Gerhart Riegner (1911–2001) was one of the first persons to make Allied leaders aware of the Nazis’ plan to murder all the Jews in Europe. He did so with telegrams sent to the governments of Britain and the United States in 1942.

© dpa picture-alliance/United Archives
Gerhart Riegner, place and date unknown.

Riegner was a lawyer in Germany. He fled the country when the Nazis rose to power in 1933 and joined the World Jewish Congress in Geneva as a Legal Officer in 1936 and became head of its Swiss office in 1939.

© The National Archives of the UK, ref. FO371/30917
The telegram Riegner sent to the Foreign Office in London, 1942.

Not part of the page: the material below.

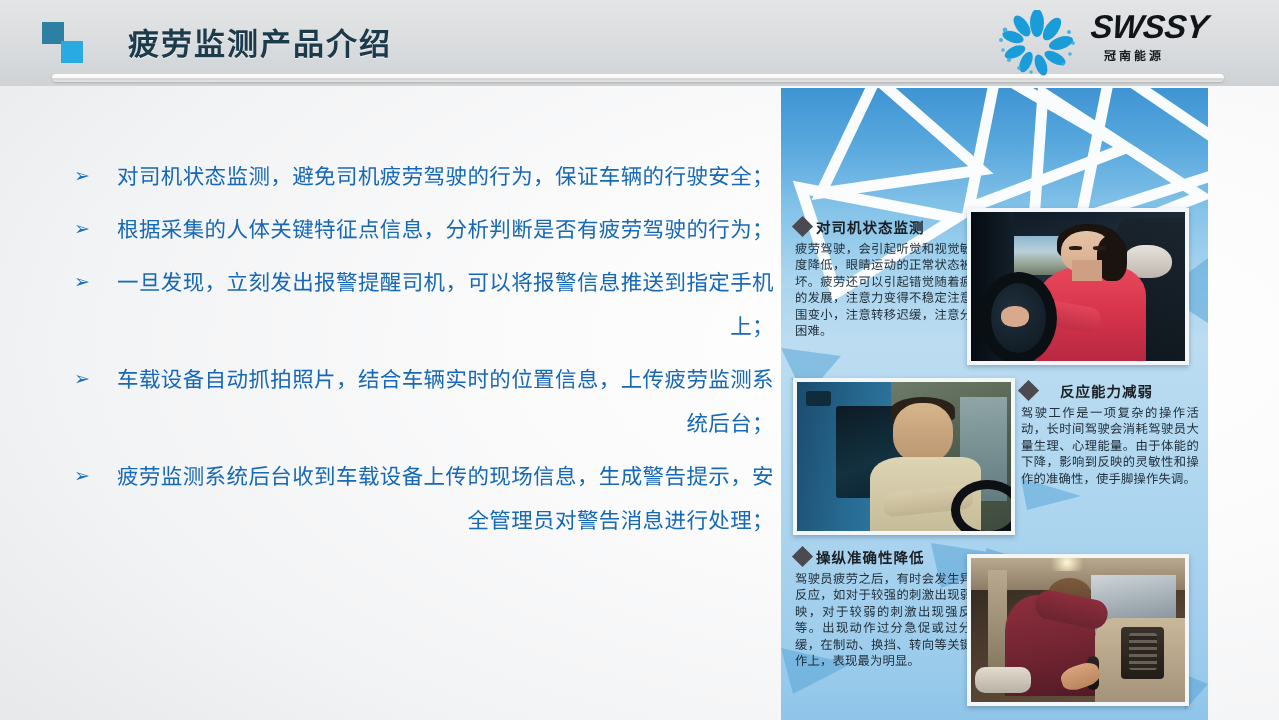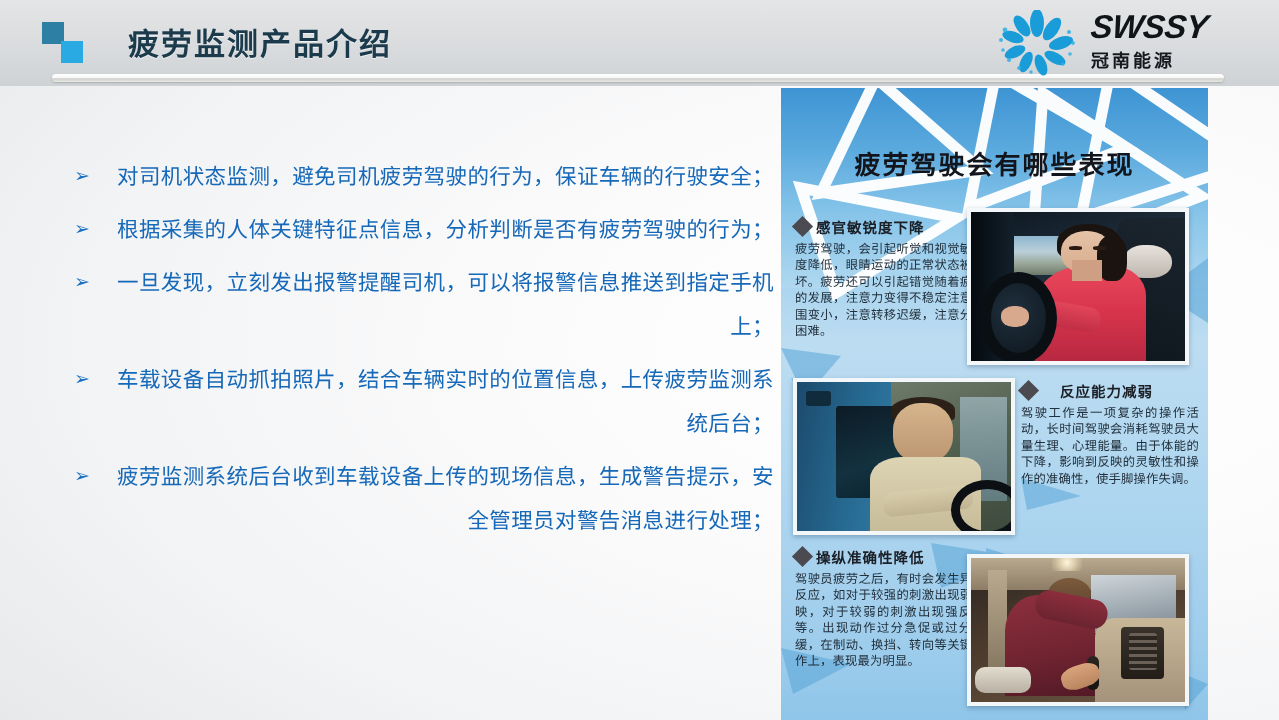"冠南能源" .logo-sub { font-size: 18px -> 12px; margin-left: none -> 13px }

On 8 August, 1942, Riegner sent telegrams via British and American diplomats in Geneva to the Foreign Office in London and the US State Department. Riegner’s message stated that he had received an “alarming report” that the Nazis would exterminate the Jews “at one blow“, and that the action was due to start in the autumn of 1942 with the use of prussic acid (potassium cyanide/ Zyklon B). Riegner’s telegrams were among the first attempts to inform the allied governments about the Holocaust. These warnings were initially ignored by the Allies. One of Riegner’s sources of information for the telegrams was the German industrialist Eduard Schulte, Chief Executive Officer at the Silesian mining company Giesche. Through his work Schulte had various highlevel contacts with NSDAP and SS-officials.

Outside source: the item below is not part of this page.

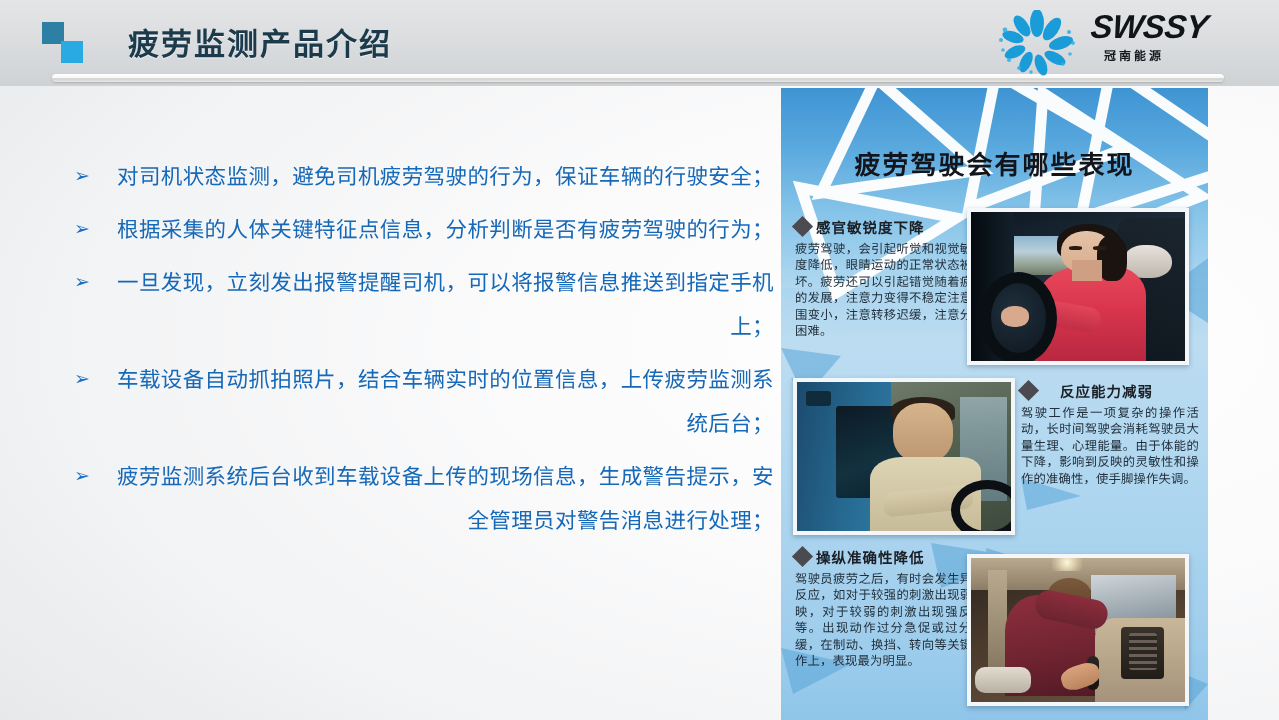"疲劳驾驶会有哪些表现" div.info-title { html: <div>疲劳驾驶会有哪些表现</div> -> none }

“Never did I feel so strongly the sense of abandonment, powerlessness and loneliness as when I sent messages of disaster and horror to the free world and no one believed me.”

Gerhart Riegner
© Wiener Library Collections
Copy of a letter by Riegner to an editor of The Jerusalem Post about the identity of Riegner’s source for the information contained in his telegram, 1991.

After the war, Riegner continued to be active within the World Jewish Congress, and in this capacity, worked with the United Nations Commission on Human Rights and contributed to the Universal Declaration of Human Rights. He also wrote about religious philosophy and was particularly interested in Jewish-Catholic relations. His work continued until his death in Geneva in 2001.